I've been writing some Z80 sprite-drawing code recently, trying to get it as fast as possible. Right now the fastest I've gotten drawing with transparency is at 1/4th the speed of the same image being drawn by a set of unrolled ldir-s (no transparency). Nevertheless, for the target system this is still a bit limited!
I can give you a quick-and-dirty explanation of how my sprite routine works. I basically divided things up in all possible cases... based on 16-bit words. Something like:
- Starting on even or odd scanline (CGA uses separate bitplanes for even and odd scanlines)
- Starting on even or odd x-coordinate (there are 2 pixels packed in a byte in the mode I use)
- All pixels in word opaque
- All pixels in word transparent
- Some pixels in word opaque/transparent
- All pixels in byte opaque
- All pixels in byte transparent
- Some pixels in byte opaque/transparent
I then coded hand-optimized assembly 'templates' for each case. Then I derived some heustistics for when to select which variation for the fastest/smallest possible code (sometimes it is faster to process things per word, other times it is faster to process per byte. Not a problem you would have on Z80).

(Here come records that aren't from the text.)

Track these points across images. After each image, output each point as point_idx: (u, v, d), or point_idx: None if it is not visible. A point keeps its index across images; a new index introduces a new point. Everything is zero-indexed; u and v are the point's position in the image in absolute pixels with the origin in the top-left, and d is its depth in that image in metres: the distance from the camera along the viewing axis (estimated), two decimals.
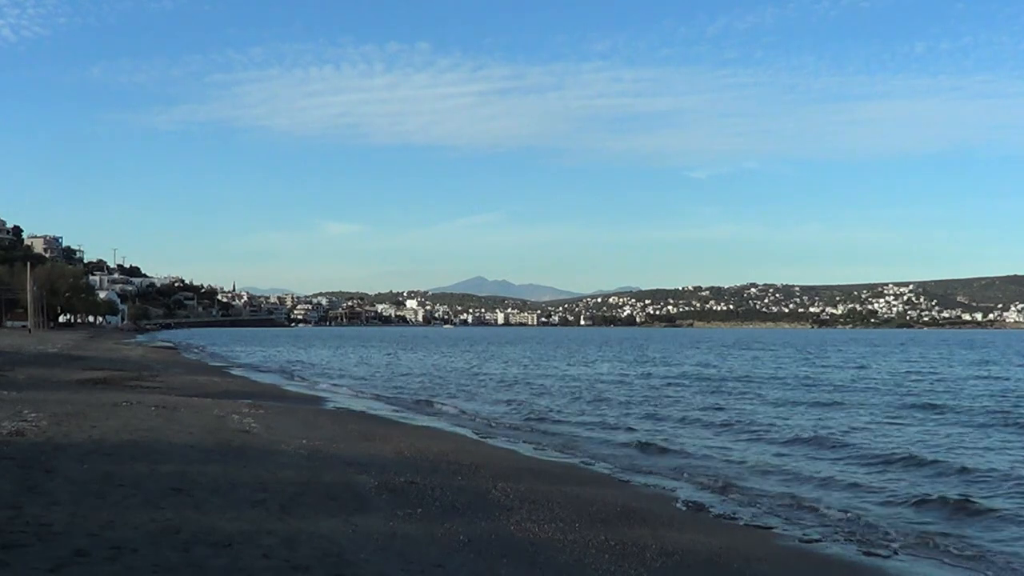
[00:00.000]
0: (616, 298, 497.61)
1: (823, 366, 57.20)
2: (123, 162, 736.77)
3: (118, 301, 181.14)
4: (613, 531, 10.26)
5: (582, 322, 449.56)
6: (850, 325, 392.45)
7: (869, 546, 10.76)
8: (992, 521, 12.20)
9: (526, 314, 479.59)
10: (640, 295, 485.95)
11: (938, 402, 29.76)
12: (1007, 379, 43.87)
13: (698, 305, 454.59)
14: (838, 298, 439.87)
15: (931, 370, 52.22)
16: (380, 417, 23.54)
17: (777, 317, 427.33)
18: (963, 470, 15.88)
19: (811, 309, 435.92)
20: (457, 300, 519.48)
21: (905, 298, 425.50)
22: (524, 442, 19.51)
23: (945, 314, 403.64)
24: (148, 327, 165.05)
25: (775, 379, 43.02)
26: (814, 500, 13.41)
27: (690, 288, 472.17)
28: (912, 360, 66.84)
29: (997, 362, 64.19)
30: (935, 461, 16.84)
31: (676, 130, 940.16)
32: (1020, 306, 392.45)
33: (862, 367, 55.55)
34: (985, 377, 45.58)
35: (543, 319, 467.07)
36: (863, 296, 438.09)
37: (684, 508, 12.61)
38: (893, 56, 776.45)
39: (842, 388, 37.17)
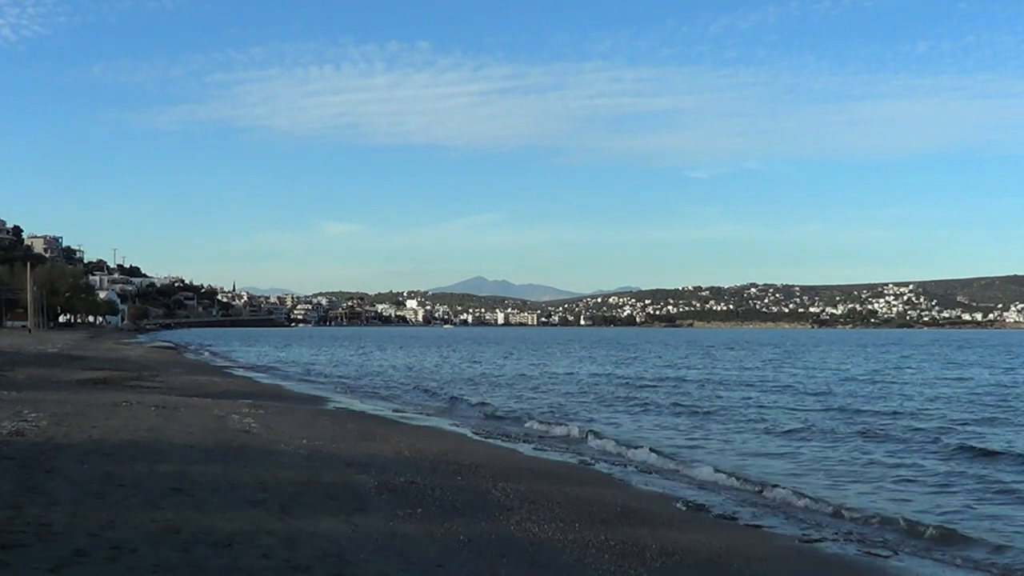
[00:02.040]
0: (616, 298, 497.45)
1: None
2: (123, 162, 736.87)
3: (118, 301, 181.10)
4: (613, 531, 10.26)
5: (582, 322, 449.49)
6: (850, 325, 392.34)
7: (869, 546, 10.77)
8: None
9: (526, 314, 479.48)
10: (640, 295, 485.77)
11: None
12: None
13: (698, 305, 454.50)
14: (838, 298, 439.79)
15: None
16: (380, 417, 23.54)
17: (777, 317, 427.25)
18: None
19: (811, 309, 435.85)
20: (457, 300, 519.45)
21: (905, 298, 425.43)
22: (524, 442, 19.54)
23: (945, 314, 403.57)
24: (148, 327, 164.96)
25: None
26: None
27: (690, 288, 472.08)
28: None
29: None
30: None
31: (677, 130, 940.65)
32: (1020, 306, 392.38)
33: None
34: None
35: (543, 319, 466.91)
36: (863, 296, 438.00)
37: (684, 508, 12.61)
38: (895, 56, 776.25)
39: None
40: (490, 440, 19.58)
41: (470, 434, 20.59)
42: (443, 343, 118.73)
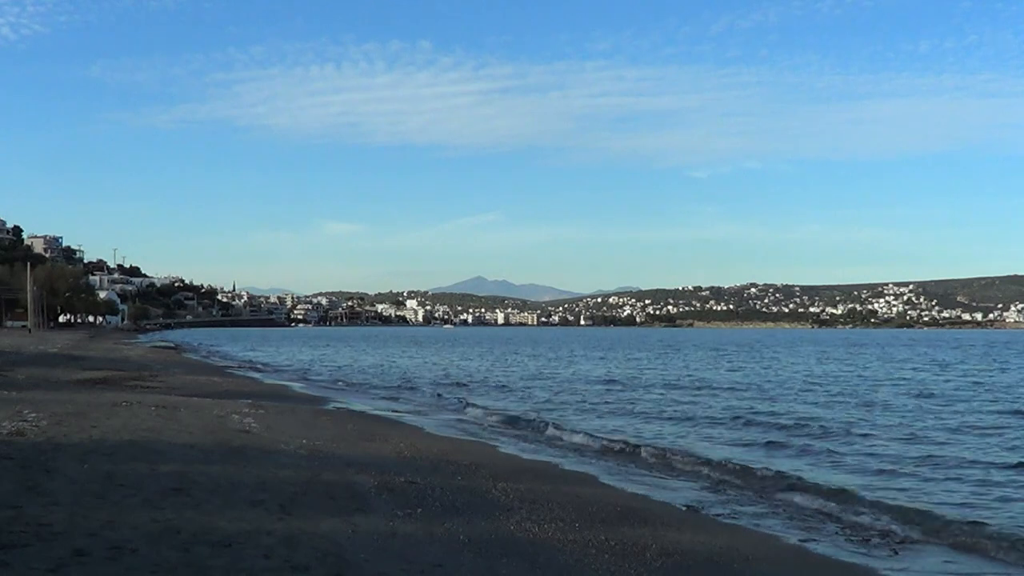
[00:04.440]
0: (616, 298, 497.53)
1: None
2: (123, 162, 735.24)
3: (118, 301, 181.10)
4: (613, 531, 10.26)
5: (582, 322, 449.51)
6: (850, 325, 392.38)
7: (869, 546, 10.78)
8: None
9: (526, 314, 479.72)
10: (640, 295, 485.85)
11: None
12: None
13: (698, 305, 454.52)
14: (838, 298, 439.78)
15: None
16: (380, 417, 23.55)
17: (777, 317, 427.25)
18: None
19: (811, 309, 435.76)
20: (457, 300, 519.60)
21: (905, 298, 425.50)
22: (524, 442, 19.55)
23: (945, 314, 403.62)
24: (148, 327, 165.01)
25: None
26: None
27: (690, 288, 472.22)
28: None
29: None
30: None
31: (678, 129, 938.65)
32: (1020, 306, 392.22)
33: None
34: None
35: (543, 319, 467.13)
36: (863, 296, 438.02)
37: (684, 508, 12.62)
38: (897, 55, 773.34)
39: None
40: (490, 440, 19.59)
41: (470, 434, 20.61)
42: (422, 343, 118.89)
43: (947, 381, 42.66)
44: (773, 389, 36.85)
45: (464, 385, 39.05)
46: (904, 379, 44.42)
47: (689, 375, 47.21)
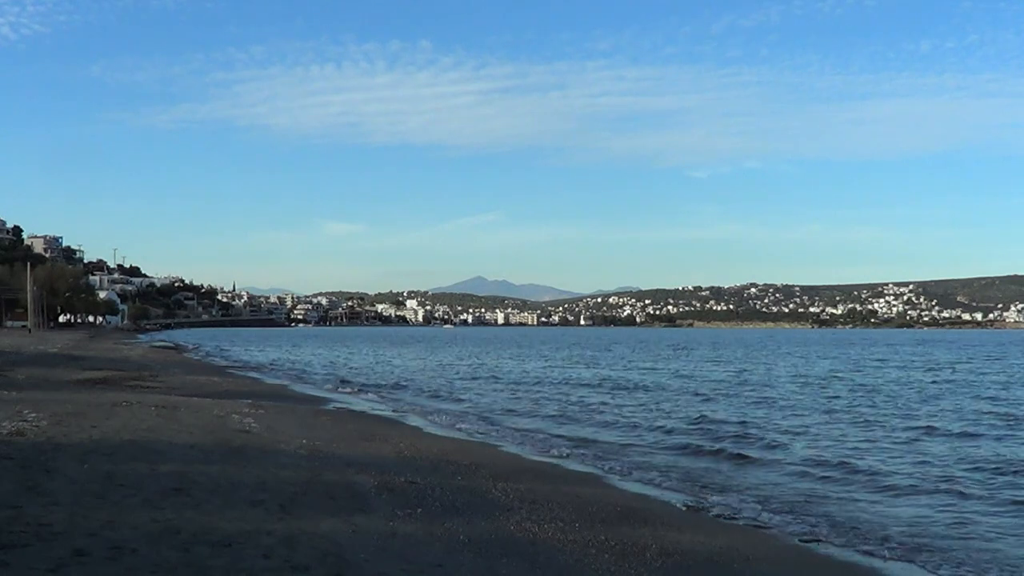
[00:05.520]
0: (616, 298, 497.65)
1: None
2: (123, 162, 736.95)
3: (118, 301, 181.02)
4: (613, 531, 10.26)
5: (582, 322, 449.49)
6: (850, 325, 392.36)
7: (869, 547, 10.78)
8: None
9: (526, 314, 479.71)
10: (640, 295, 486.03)
11: None
12: None
13: (698, 305, 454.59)
14: (838, 298, 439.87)
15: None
16: (380, 417, 23.56)
17: (777, 317, 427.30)
18: None
19: (811, 309, 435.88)
20: (457, 300, 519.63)
21: (905, 298, 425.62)
22: (524, 443, 19.55)
23: (945, 314, 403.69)
24: (148, 327, 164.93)
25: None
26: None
27: (690, 288, 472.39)
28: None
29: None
30: None
31: (678, 129, 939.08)
32: (1020, 306, 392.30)
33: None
34: None
35: (543, 319, 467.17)
36: (863, 296, 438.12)
37: (684, 508, 12.62)
38: (898, 54, 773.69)
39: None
40: (490, 440, 19.60)
41: (469, 434, 20.62)
42: (409, 343, 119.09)
43: (933, 382, 42.37)
44: (703, 388, 36.74)
45: (403, 387, 37.70)
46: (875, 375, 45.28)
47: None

Then I made a 'compiler' for this: I load a bitmap, and have the compiler automatically generate the proper blocks of code for each case, inserting the proper pixel/masking data into the 'template', with a few peephole optimizations added (eg, if you have multiple opaque bytes/words next to eachother, it merges the pointer updates to a single instruction)
So basically the sprite code is 'perfect' hand-optimized code for drawing sprites with transparency.